If we evolved from monkeys, how come there are still monkeys? If the Conservatives are so economically competent, how come they’ve had to borrow so much money? Yeah, well if monopolies are so bad, how come there is only one Monopolies Commission? Answer me that! These and many more are the afterthought clinchers, the killer responses that you thought of just after the debate ended. They are also – like so many of these killer retorts – mostly as insubstantial as the rest of the preceding argument. Oft as not you later realise they were as fallacious as all that went before.

Thus has the Brexit war proceeded; from who is going to staff our NHS and who is going to pick our fruit, as one trite objection has surfaced and become mundane by repetition, another has sprung up to nudge it off the headlines. Damn you, employment figures, damn you, financial Armageddon and your insistence on not showing up to the party we held in your honour. Why can’t we get Brexiteers to admit that they were wrong? So very, very wrong; can’t they see how insignificant, ignorant, xenophobic, small-minded and... and... just wrong, they are?

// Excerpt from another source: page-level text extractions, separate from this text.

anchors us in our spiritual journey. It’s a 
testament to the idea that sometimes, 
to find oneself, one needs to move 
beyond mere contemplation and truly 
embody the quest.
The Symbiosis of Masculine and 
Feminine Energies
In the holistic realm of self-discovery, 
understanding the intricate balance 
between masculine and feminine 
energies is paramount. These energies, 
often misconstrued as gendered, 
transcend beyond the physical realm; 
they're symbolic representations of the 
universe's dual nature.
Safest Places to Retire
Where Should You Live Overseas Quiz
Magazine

In the face of all this we have offered up a wry smile, pointed to the Brexit scoreboard (52:48, by the way, in case you’d forgotten) and got on with our lives. Because, while the overall demeanour of the average ardent EU-phile has been one of gloom, despondency and downright, fist-balled, pessimistic fury, the average Outer has largely carried on regardless with a spring in his step and  jaunty little whistle. Like watching a tantrum-fuelled toddler thrashing about, we find the whole situation hilarious. While we might express some concern for those who are merely confused, when it comes to seeing those who had assumed ultimate authority over all our lives suddenly losing their grip, what’s not to like?

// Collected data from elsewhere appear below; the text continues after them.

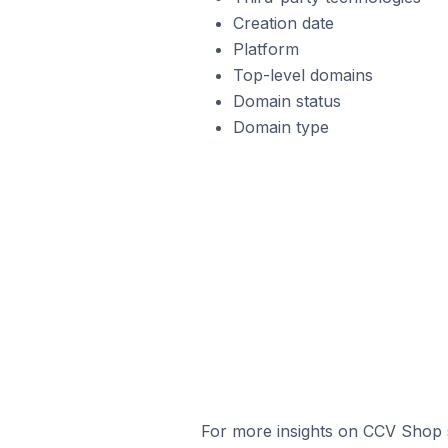
Creation date
Platform
Top-level domains
Domain status
Domain type
For more insights on CCV Shop s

They’ve put their oh-so-clever heads together, they who have long peddled Project Fear and launched their latest afterthought clincher, to wit: “If Brexit is such a good idea, give me one tangible, practical example of the benefits.” It’s everywhere right now, that challenge. But Just as they misread the mood of the people on whom were imposed illiberal thought policing, multicultural mayhem and the idiocy of diversity above all, they have misread the battlefield they are playing on. They are going to be so cross when they find out.

‘Studies’ show how low-information voters defy the carefully constructed machinations of those who know so much better... But (and this especially includes all who make a living from trying to understand how people work ) those same studies often backfire and demonstrate nothing so much as how a closed mind – the very thing they accuse us of – is incapable of understanding how people work. Philosophers, ‘humanists’, economists, politicians, psychologists, ‘thought leaders’... the list goes on; the experts are revealed to be charlatans and self-interested frauds.

Brexit isn’t a tangible, practical thing; it doesn’t come with a list of ‘benefits’. Brexit has revealed itself to be more of an emotional tool and it has shone a light on much that we long suspected. On completion of the ‘divorce’ process there will be no miracle new way; nobody expects that. But there won’t be a cliff-edge disaster either because life will go on and opportunistic humans will make the most of it and yes, that includes even the remainers who seem so desperate right now for it to fail.


We are sanguine in the face of your ceaseless insults because what Brexit has shown is that the power can be prised from the grasp of the elites and that while democracy may be far from perfect it still gives us the freedom to exercise our will. And more, the reaction against Brexit has revealed just how much contempt those elites – academic, political, sociological, etc – hold for we ‘little people’. We now know, if we hadn’t known before, that you can’t trust a disinterested third party with the personal freedoms you hold so precious. You wanted a tangible benefit of voting for Brexit? That alone is priceless.

2 comments:

  1. For some reason (and it may be my computer) I am unable to put a 'tick' against 'spot on!' So, there is a comment instead. Spot-on as always.